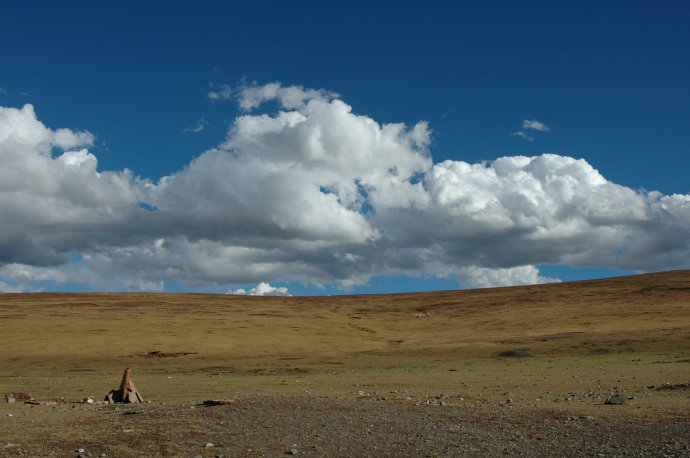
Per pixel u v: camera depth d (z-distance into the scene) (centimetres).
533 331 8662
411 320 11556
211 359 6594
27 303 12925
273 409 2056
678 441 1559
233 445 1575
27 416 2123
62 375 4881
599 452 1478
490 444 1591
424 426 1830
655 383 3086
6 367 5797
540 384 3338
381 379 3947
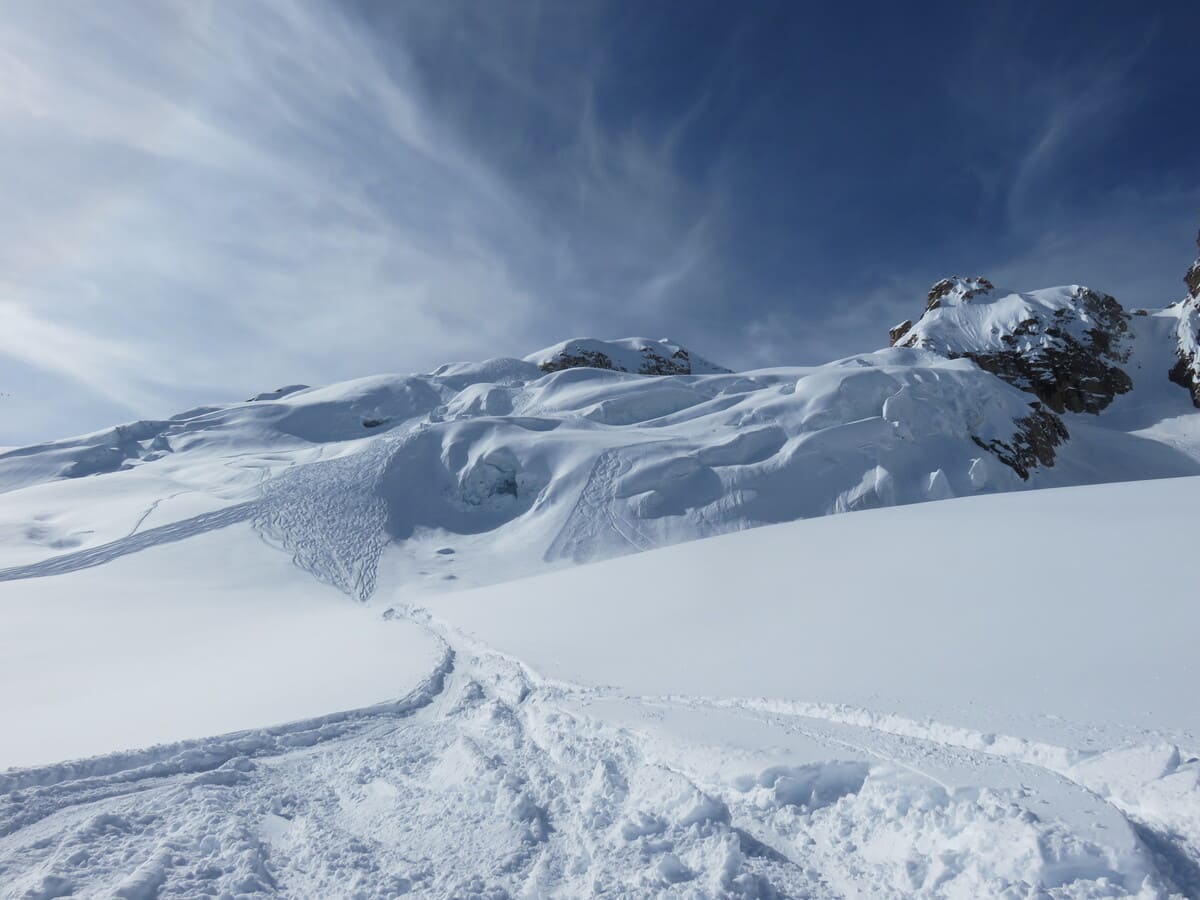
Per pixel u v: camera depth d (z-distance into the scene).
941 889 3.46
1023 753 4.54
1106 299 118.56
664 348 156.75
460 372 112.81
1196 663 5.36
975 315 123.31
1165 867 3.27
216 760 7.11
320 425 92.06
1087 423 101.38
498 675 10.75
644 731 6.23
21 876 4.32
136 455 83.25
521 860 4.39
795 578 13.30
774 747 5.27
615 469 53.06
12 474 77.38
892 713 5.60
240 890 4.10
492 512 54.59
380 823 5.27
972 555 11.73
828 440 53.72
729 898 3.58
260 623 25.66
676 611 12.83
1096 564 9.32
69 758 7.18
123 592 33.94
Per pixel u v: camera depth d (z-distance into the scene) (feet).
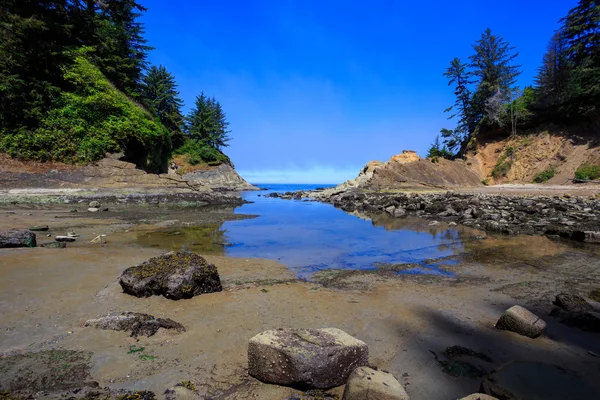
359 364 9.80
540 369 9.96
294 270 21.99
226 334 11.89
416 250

----

**Task goal:**
Report every line from the listing above where the string "scene" can be found.

**Solution to this exercise:**
Per pixel u v: camera depth d (z-distance into the scene) (centimetres).
Per pixel u v: camera depth d (z-distance into the scene).
Per pixel u v: camera depth d (z-distance into the scene) (feet).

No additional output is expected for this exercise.